Extremely poor performance crunching random numbers under PIV-FC5

BankHacker bankhacker at gmail.com
Thu May 18 16:59:07 UTC 2006


> Ahaha, so if I understand you the strace output is huge for the dynamic
> one and smaller for the static one?

Yes, but it is no huge, just a little bit bigger. Only several lines
greater, those I wrote in the previous message.


> Can you post an example of one of the "10 million" syscalls that is
> present in the strace output for the dynamic case (if I understood you
> correctly)?

There is no trace for individual syscalls (supposing rand() function
is really a syscall ...) in the trace output.

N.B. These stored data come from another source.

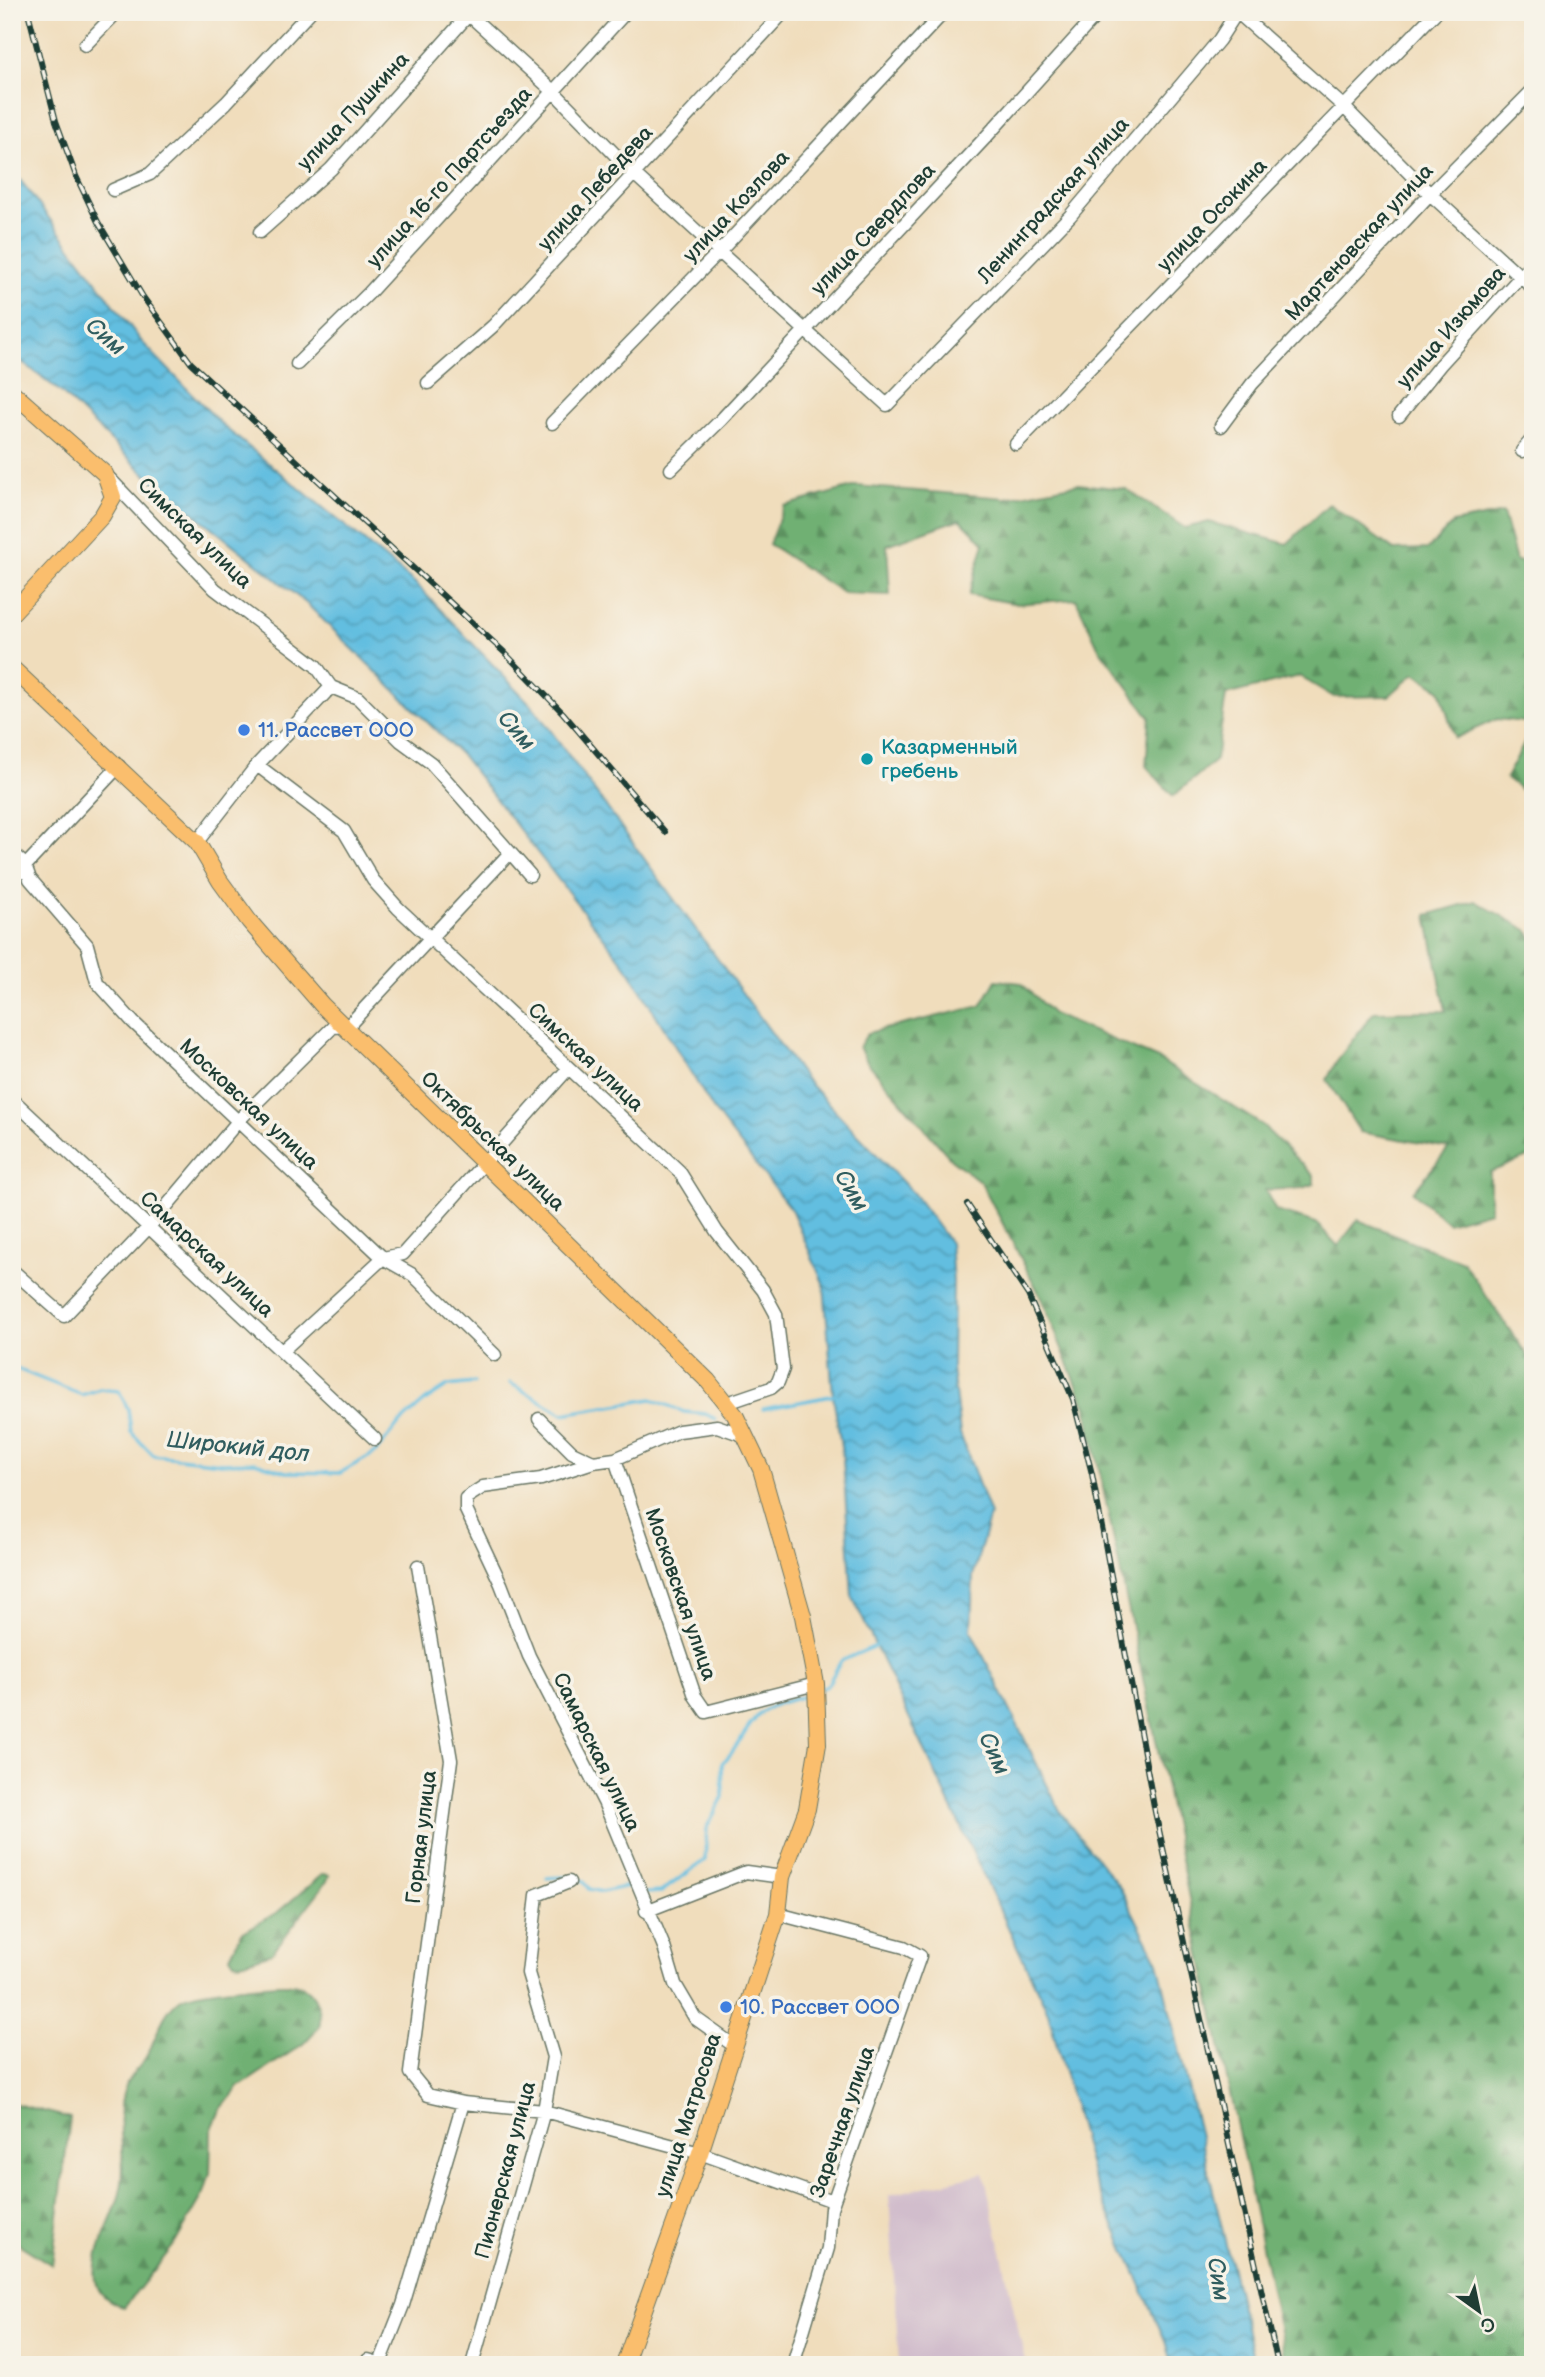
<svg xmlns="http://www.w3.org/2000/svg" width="1545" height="2377" font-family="'Balsamiq Sans',sans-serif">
  <defs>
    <pattern id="forest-firs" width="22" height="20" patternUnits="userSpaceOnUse" patternTransform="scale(1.75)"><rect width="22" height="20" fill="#70b073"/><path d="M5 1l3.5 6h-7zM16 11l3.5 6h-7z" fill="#5b905f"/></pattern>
    <pattern id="water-waves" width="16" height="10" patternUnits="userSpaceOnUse" patternTransform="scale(1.75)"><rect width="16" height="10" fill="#62bee0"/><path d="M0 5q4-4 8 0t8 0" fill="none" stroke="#509cb6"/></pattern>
  </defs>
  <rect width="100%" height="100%" fill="#f7f3e8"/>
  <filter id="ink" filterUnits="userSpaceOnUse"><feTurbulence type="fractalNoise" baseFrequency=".0143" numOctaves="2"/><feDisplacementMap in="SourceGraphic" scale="14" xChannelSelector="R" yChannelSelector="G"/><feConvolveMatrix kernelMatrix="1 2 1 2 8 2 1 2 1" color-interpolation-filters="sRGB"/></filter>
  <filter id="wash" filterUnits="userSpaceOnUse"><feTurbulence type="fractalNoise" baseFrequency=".00686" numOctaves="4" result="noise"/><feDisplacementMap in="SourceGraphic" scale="28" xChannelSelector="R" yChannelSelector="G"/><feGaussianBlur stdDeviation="1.57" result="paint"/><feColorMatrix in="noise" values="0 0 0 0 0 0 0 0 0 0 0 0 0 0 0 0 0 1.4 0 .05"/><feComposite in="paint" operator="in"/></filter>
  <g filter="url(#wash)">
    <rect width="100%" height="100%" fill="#f0ddbc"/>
    <!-- industrial -->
    <path fill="#d1bdcc" d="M984,2173L1026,2365H899L889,2195Z"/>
    <!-- forest -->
    <path fill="url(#forest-firs)" stroke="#487654" stroke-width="2" d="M1077,484L1126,489L1185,528L1209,522L1287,544L1329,504L1394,550L1428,549L1453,523L1503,513L1516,561L1533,562V723L1497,719L1455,738L1440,690L1415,673L1389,696L1334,697L1299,676L1226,695L1216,760L1173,796L1146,766L1150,717L1098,647L1076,599L1018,604L969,595L984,543L960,519L887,545L890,595L843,593L769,544L784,506L856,486L1006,498Z
      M1533,727V796L1532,798L1506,778Z
      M1475,901L1527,930L1533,938V1155L1490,1172V1211L1448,1223L1413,1192L1449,1148L1360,1132L1327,1080L1336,1062L1374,1012L1446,1011L1427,915Z
      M996,980L1021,983L1054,1015L1158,1059L1262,1125L1314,1176V1184L1303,1188L1265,1190L1276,1211L1316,1223L1338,1246L1358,1220L1463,1262L1533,1364V2365H1287L1086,1407L1040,1295L981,1182L951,1159L868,1063L859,1047L868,1033L981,1006Z
      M323,1874L329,1875L327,1881L272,1953L241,1963L234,1962L230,1956L242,1933L279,1911Z
      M279,1984C286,1984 297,1983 302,1986C316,1993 323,2013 319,2027L303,2044L239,2087L220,2110L211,2131L210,2173L204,2193L174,2245L124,2308C113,2302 101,2298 97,2285C89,2254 113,2223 120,2193C129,2159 112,2112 127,2083C130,2075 138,2069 143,2062C157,2041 159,2015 180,1999C192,1990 261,1985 279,1984Z
      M12,2103L70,2118L52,2265L12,2240Z"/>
    <!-- water -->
    <path fill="url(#water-waves)" stroke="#407e8a" stroke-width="2" d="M12,174L21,181L142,342L223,426L414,582L534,708L806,1080L913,1193L950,1243L953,1281L952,1368L960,1433L990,1515L973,1576L971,1631L1061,1813L1121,1889L1158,1962L1255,2365H1171L1165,2340L1093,2178L1048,2012L852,1596L843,1459L833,1395L824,1285L792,1211L713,1109L628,969L463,757L307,604L146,475L61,392L12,354Z"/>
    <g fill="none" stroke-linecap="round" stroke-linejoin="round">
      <!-- stream -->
      <path stroke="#62bee0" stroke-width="3.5" d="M12,1367L82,1395L100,1389L119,1391L128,1409L131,1432L153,1455L221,1463L255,1462L286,1472L340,1473L375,1453L398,1425L425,1401L448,1386L474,1383
        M510,1383L563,1414L652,1399L684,1412L705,1414L716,1419
        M763,1409L836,1395
        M822,1688L827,1686L841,1661L880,1644
        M547,1878C562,1877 582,1873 589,1889L602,1892L636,1884
        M646,1893L661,1892L705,1860L707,1827L723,1797L722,1763C739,1749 743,1729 760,1714C774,1701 795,1701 812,1693"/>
    </g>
  </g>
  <g filter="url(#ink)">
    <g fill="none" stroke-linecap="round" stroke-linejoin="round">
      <defs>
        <path id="minor" d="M466,12L553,91L633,173L887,405L1070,216L1219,40L1237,12
          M1237,12L1343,106L1430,194L1533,288
          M85,45L117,12
          M113,190L150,174L226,103L310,12
          M260,232L331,169L471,12
          M297,364L369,293L626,12
          M428,383L493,326L784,12
          M1399,416L1440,365L1533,263
          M552,423L720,251L944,12
          M1221,426L1252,384L1430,194L1533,90
          M1016,444L1436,12
          M1522,451L1533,438
          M671,469L721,420L986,137L1099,12
          M108,477L215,589L316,666L331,687L358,698L401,741L431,763L530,875
          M257,765L344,831L373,880L398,908L679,1171L717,1232L763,1290L776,1314L783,1369L778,1382L771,1388L727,1403
          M197,842L257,765L331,687
          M12,853L25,865L30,879L87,945L97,982L133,1022L383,1258L413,1275L495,1355
          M12,880L119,766
          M12,1099L375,1439
          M12,1270L64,1316L149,1227L239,1120L333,1027L348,1026L509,854
          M283,1350L383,1258L403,1254L567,1070
          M539,1419L572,1452L593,1462
          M615,1459L695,1696L706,1712L816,1684
          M418,1566L451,1760L410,2073L428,2095L463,2103
          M646,1911L746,1872L782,1877
          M778,1914L904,1947L920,1956L831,2208L828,2248L793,2365
          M733,2045L695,2018L675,1984L664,1947L604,1802L529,1656L501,1584L466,1510V1498L483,1487L541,1479L593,1462L615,1459L679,1431L717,1426L743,1435
          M380,2363L403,2305L463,2103L544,2111L700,2153L833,2201
          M365,2365L368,2360L386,2365
          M472,2365L544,2111L553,2057L528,1973L537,1895L569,1882"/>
        <path id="major" d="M12,392L105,474L113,497L102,516L12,613
          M12,668L197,842L220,881L249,921L322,1005L708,1381L735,1415L761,1469L803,1616L816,1684L818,1744L807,1809L782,1877L778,1914L700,2153L624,2365"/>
      </defs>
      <!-- minor casing -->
      <use href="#minor" stroke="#687564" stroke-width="15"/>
      <!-- major casing -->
      <use href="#major" stroke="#687564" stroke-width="18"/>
      <!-- minor -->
      <use href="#minor" stroke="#fff" stroke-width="12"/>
      <!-- major -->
      <use href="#major" stroke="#fabe6d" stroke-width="16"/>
      <defs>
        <path id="rail" d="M28,12L56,121L76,176L98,222L143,297L191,363L504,652L563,713L665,832
          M967,1204L1028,1295L1073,1399L1092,1474L1155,1812L1278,2365"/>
      </defs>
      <!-- rail casing -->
      <use href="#rail" stroke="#1f3d34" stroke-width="6"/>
      <!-- rail -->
      <use href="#rail" stroke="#f7f3e8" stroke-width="3.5" stroke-dasharray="10" stroke-linecap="butt"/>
    </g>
  </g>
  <!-- markers -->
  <g fill="#3f7fe0" stroke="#f7f3e8" stroke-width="2.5">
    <circle cx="244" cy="730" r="7"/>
    <circle cx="726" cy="2007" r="7"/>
  </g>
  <circle fill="#0f9aa8" stroke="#f7f3e8" stroke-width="2.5" cx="867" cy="759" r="7"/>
  <g text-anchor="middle" stroke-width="7" stroke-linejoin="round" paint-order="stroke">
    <!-- street labels -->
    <g font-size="21" fill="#1f3d34" stroke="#f7f3e8">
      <text transform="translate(353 111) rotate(-47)" y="7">улица Пушкина</text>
      <text transform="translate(449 177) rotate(-48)" y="7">улица 16-го Партсъезда</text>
      <text transform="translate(595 188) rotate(-48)" y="7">улица Лебедева</text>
      <text transform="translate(1053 200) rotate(-48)" y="7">Ленинградская улица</text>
      <text transform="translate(736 206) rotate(-47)" y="7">улица Козлова</text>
      <text transform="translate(1212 215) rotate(-46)" y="7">улица Осокина</text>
      <text transform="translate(873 229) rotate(-47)" y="7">улица Свердлова</text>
      <text transform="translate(1359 242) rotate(-47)" y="7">Мартеновская улица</text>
      <text transform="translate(1451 327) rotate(-49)" y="7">улица Изюмова</text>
      <text transform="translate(195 533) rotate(44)" y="7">Симская улица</text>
      <text transform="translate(586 1057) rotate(43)" y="7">Симская улица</text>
      <text transform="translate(249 1104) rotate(43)" y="7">Московская улица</text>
      <text transform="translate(493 1141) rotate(44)" y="7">Октябрьская улица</text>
      <text transform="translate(207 1254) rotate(43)" y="7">Самарская улица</text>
      <text transform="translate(681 1594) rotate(71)" y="7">Московская улица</text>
      <text transform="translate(597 1752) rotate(64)" y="7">Самарская улица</text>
      <text transform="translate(421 1837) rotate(-83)" y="7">Горная улица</text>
      <text transform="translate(688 2115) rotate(-72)" y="7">улица Матросова</text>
      <text transform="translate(842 2122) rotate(-71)" y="7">Заречная улица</text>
      <text transform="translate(505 2170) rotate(-75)" y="7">Пионерская улица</text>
    </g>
    <!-- shop labels -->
    <g font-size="21" fill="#366cbe" stroke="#f7f3e8" text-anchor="start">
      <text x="258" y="737">11. Рассвет ООО</text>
      <text x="740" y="2014">10. Рассвет ООО</text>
    </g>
    <!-- culture labels -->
    <g font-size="21" fill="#0d838f" stroke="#f7f3e8" text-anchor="start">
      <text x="881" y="754">Казарменный<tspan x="881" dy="24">гребень</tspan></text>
    </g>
    <!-- water labels -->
    <g font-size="23" font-style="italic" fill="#305d5f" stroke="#f7f3e8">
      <text transform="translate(106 336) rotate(41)" y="8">Сим</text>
      <text transform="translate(517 730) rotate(49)" y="8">Сим</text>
      <text transform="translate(852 1190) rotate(59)" y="8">Сим</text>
      <text transform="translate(238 1446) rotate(6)" y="8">Широкий дол</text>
      <text transform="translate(995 1753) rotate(65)" y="8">Сим</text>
      <text transform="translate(1219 2279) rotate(81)" y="8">Сим</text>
    </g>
  </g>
  <!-- margin -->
  <rect width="1545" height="2377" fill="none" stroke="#f7f3e8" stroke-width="42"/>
  <!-- north arrow -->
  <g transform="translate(1479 2311) rotate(147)" stroke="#f7f3e8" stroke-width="5" paint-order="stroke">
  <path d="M0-5L12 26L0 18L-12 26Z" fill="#1f3d34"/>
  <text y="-10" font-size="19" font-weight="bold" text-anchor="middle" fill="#1f3d34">С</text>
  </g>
</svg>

> There are some magic things down
>
> /proc/sys/kernel/
>
> that you might want to meddle with to see if they affect the situation.  Eg
>
> echo "0" >/proc/sys/kernel/randomize_va_space
> echo "0" >/proc/sys/kernel/exec-shield

The original values for these files were "1". I set them to "0" as you
told me. These are the results:

	# ./dynamic-test-cpu-2
	... 10 M de rand() en 44.840 sec (example.: 93862647) ...

	# echo "0" >/proc/sys/kernel/randomize_va_space
	# ./dynamic-test-cpu-2
	... 10 M de rand() en 44.800 sec (example.: 1936430894) ...

	# echo "0" >/proc/sys/kernel/exec-shield
	# ./dynamic-test-cpu-2
	... 10 M de rand() en 44.800 sec (example.: 677622031) ...

I am afraid the problem is still present.



> Another idea, perhaps to to give a static libm and keep the dynamic libc
> stuff  eg
>
> gcc blah.c /usr/lib/libm.a
>
> not sure if that will work but worth a try.  Then the ldd for the
> resulting binary should no longer reference libm.


Ok. I compile it with libm this way:
	gcc test-cpu-2.c -o libm-test-cpu-2 /usr/lib/libm.a -lm -O3

Obtaining:
	# file ./libm-test-cpu-2
	./libm-test-cpu-2: ELF 32-bit LSB executable, Intel 80386, version 1
(SYSV), for GNU/Linux 2.6.9, dynamically linked (uses shared libs),
for GNU/Linux 2.6.9, not stripped

These are the results:
	# ./libm-test-cpu-2
	Reservado 0.1 Gb de memoria en 0.000 segundos
	Escritura sobre 0.1 Gb de memoria en 0.230 segundos
	10 M de rand() en 44.800 sec (example.: 3392997)
	10 M de sqrt(i) en 0.180 sec (example.: 3162)
	10 M de log(i) en 0.920 sec (example.: 16)
	10 M de log10(i) en 0.950 sec (example.: 6)
	...

So identical results in rand() but worst results in other mathematical
functions.

Doing top meanwhile Fedora is executing
(static/dynamic/libm)_test-cpu-2 gives always a load of 1.05 more or
less. So the CPU is working at full throttle in every case.